If the church allowed people to wrestle with these texts more and see their implications, I believe much would change. However, as Penny says with regard to recent high profile abuse charges it is uncomfortable to wrestle with this stuff and realise nice men commit the majority of assaults. Abraham, the great patriarch was a rapist who used his power in a way which was contextual but still wrong. We’re now thankfully exposing where this same pattern has been at work in the church damaging the lives of generations of men and women. What would have been different if the church hadn’t been controlled by men ensuring the women and others asking these types of questions down the century were censored? How much sooner would we have moved on from they couldn't possibly have done that? The climate is thankfully changing from where it was as Penny points out and this is as true in the church as elsewhere. We have moved from, although we still have distance to go, from the point Constance Coltman described a century ago when she said, “the only right that no branch of the Church has ever denied to women has been the right of confessing to faith by martyrdom”. (note there is now a q&a sheet which says more about Constance which has been developed to go with Kevin Snyman's film Constance which I have blogged about previously).

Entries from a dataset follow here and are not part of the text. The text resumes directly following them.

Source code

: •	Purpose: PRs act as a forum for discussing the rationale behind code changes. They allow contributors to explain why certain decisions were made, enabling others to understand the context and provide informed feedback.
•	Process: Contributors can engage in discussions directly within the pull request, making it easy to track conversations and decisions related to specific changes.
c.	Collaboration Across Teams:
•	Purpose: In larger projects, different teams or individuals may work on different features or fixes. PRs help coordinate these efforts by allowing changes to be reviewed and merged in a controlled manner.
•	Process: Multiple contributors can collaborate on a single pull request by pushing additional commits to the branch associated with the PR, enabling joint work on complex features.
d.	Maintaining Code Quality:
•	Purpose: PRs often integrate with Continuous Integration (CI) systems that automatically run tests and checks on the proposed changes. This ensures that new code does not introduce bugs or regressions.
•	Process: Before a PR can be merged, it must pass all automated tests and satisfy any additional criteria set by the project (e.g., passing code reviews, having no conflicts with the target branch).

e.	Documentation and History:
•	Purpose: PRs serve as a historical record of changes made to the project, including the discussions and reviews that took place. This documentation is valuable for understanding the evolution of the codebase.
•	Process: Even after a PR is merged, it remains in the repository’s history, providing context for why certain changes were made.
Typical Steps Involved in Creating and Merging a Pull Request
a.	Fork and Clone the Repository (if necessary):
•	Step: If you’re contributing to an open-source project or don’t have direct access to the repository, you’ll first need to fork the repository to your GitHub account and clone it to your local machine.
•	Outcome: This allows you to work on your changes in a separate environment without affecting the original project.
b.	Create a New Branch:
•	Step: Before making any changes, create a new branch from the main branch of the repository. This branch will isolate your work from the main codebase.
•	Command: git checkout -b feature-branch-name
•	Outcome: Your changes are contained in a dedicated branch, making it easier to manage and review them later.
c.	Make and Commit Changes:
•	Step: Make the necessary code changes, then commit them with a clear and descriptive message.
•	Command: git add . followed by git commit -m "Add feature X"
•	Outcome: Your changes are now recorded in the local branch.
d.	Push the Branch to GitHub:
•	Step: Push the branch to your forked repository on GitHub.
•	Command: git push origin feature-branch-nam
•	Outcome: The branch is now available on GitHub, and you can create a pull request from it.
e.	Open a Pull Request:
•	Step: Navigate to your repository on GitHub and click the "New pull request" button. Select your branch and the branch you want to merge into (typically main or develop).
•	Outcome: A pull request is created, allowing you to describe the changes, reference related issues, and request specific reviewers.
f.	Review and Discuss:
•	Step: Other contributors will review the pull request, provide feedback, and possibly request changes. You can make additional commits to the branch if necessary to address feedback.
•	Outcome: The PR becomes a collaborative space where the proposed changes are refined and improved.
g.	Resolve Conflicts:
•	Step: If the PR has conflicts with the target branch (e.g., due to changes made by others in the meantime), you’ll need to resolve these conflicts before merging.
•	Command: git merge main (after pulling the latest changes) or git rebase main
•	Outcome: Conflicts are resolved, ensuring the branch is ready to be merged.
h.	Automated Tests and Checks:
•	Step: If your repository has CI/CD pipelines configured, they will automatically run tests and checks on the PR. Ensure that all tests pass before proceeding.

So as you see there is much which the book says which fits in with what I believe as a bible believing Christian……so the problem is not religion in itself but the misuse of religion, as so many Christian feminists have said in the past.
A final note on this book, which I highly recommend if you are willing to engage and intellectually debate and wrestle with what the writer is saying, is thankfully it includes material about and relating to the experience of Trans*. It questions the feminist “haters” who do go back to binary essentialist biological views of sex and confuse them with gender as well as ignoring the validity of non-binary and intersex people.